Re: LSM tree for Postgres - Mailing list pgsql-hackers

From Konstantin Knizhnik
Subject Re: LSM tree for Postgres
Date
Msg-id d5619cec-c591-536a-a941-aeb4fcd33206@postgrespro.ru
Whole thread Raw
In response to Re: LSM tree for Postgres  (Tomas Vondra <tomas.vondra@2ndquadrant.com>)
List pgsql-hackers


On 04.08.2020 20:44, Tomas Vondra wrote:

IMO the 6x difference is rather misleading, as it very much depends on
the duration of the benchmark and how much data it ends up with.
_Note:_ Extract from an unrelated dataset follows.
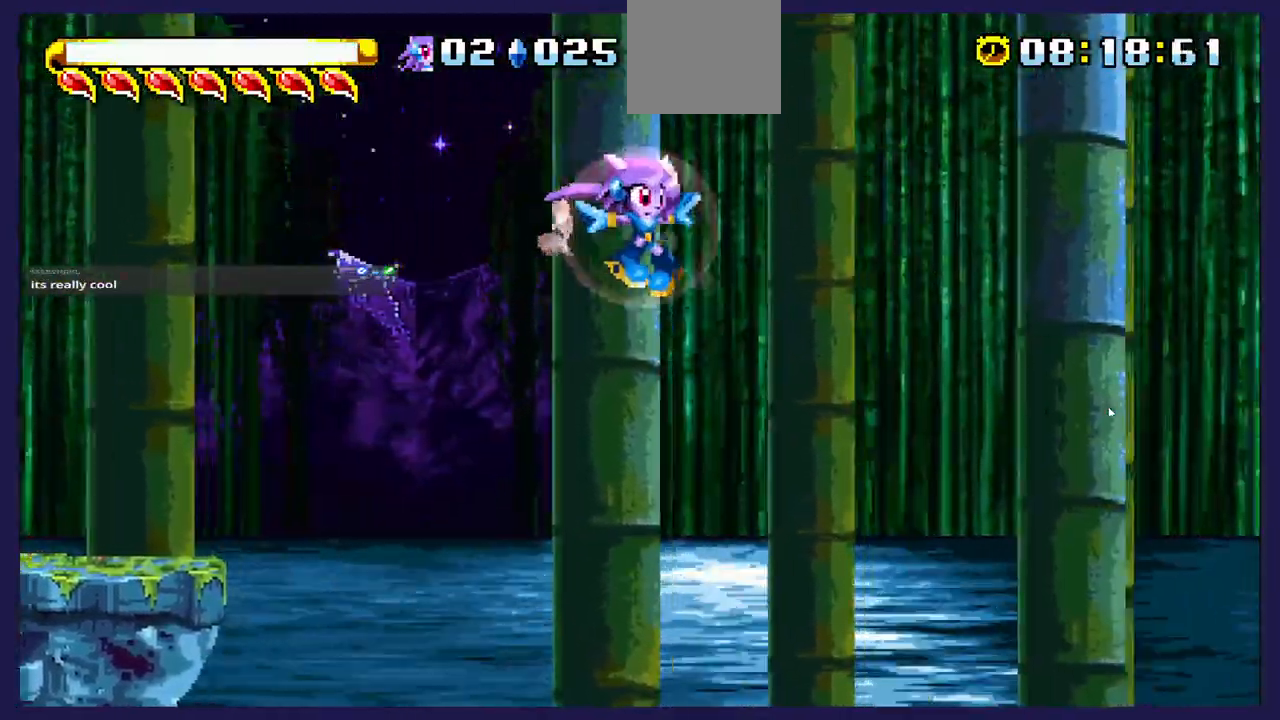
Gameplay with a controller (Xbox layout); each line is a JSON object with the inputs held at the frame after it. "events" lists button and stick changes between this image and that frame as [ms after this image, input, new state], when the widget could be followed in between. Not read: right_stick.
{"buttons": ["B", "DPAD_RIGHT"], "left_stick": "center", "events": [[333, "B", "down"]]}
I think
it's better to test 'stable states' i.e. with small data set that does
not exceed RAM during the whole test, and large ones that already starts
larger than RAM. Not sure if it makes sense to make a difference between
cases that fit into shared buffers and those that exceed shared buffers
but still fit into RAM.

I have changed benchmark scenario.
Now I inserted 200 million records with sequential key: it is fast enough and makes index size about 19Gb.
Then I perform 1 million random inserts.

-- init schema
create table t(k bigint, v1 bigint, v2 bigint, v3 bigint, v4 bigint, v5 bigint, v6 bigint, v7 bigint, v8 bigint);
create index lsm_index on t using lsm3(k) include (v1,v2,v3,v4,v5,v6,v7,v8);
create table t2(k bigint, v1 bigint, v2 bigint, v3 bigint, v4 bigint, v5 bigint, v6 bigint, v7 bigint, v8 bigint);
create index on t2(k) include (v1,v2,v3,v4,v5,v6,v7,v8);

-- fill with sequential data
insert into t values (generate_series(1,200000000),0,0,0,0,0,0,0,0);
Time: 520655,635 ms (08:40,656)

insert into t2 values (generate_series(1,200000000),0,0,0,0,0,0,0,0);
Time: 372245,093 ms (06:12,245)

-- random inserts
insert into t (v1,k,v2,v3,v4,v5,v6,v7,v8) values (generate_series(1,1000000),(random()*1000000000)::bigint,0,0,0,0,0,0,0);
Time: 3781,614 ms (00:03,782)

insert into t2 (v1,k,v2,v3,v4,v5,v6,v7,v8) values (generate_series(1,1000000),(random()*1000000000)::bigint,0,0,0,0,0,0,0);
Time: 39034,574 ms (00:39,035)

The I perform random selects

select.sql:
\set k random(1, 1000000000)
select * from t where k=:k;

select2.sql:
\set k random(1, 1000000000)
select * from t2 where k=:k;

pgbench -n -T 100 -P 10 -M prepared -f select.sql postgres
tps = 11372.821006 (including connections establishing)

pgbench -n -T 100 -P 10 -M prepared -f select2.sql postgres
tps = 10392.729026 (including connections establishing)


So as you can see - insertion speed of Lsm3 is ten times higher and select speed is the same as of nbtree.